### TASK DETAILS
How many lines in the records below contain the string "Truma", with case counting? Give only the number.

### INFORMATION GIVEN
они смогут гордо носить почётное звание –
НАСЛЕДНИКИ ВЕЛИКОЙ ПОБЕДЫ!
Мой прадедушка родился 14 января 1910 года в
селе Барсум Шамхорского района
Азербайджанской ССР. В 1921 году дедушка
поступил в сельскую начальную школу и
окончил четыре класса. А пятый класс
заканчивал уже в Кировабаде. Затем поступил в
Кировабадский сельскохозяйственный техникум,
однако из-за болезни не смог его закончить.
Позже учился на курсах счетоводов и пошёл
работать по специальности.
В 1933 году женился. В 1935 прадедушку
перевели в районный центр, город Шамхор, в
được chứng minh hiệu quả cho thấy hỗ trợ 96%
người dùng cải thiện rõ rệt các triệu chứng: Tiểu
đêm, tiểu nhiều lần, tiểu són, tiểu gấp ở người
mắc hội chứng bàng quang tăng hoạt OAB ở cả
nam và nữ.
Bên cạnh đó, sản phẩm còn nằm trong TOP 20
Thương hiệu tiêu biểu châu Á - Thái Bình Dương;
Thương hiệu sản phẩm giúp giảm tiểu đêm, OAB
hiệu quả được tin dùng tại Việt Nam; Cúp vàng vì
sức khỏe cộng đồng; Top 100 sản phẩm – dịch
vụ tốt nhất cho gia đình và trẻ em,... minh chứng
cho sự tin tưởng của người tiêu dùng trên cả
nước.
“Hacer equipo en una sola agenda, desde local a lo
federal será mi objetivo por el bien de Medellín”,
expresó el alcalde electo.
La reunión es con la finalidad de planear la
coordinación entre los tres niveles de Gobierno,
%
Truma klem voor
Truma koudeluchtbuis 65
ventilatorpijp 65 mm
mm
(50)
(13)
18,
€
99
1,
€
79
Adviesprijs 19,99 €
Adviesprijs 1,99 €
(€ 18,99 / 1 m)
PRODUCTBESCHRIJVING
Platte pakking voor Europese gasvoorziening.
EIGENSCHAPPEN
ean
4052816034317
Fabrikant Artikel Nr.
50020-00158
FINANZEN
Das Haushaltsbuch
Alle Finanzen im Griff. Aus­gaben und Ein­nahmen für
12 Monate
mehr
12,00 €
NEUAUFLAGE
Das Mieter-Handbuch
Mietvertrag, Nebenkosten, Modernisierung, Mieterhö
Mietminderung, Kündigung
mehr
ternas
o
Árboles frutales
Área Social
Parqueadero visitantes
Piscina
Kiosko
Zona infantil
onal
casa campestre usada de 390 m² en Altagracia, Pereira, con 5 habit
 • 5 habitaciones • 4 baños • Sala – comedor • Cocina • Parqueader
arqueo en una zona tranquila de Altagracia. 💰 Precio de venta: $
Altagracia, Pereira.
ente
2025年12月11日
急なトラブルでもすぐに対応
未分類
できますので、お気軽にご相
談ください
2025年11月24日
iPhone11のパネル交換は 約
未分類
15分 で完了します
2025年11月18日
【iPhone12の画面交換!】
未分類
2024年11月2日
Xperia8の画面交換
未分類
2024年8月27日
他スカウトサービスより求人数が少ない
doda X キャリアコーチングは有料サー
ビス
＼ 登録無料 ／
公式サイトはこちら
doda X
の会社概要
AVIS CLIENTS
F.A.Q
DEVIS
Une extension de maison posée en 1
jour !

### RESPONSE
2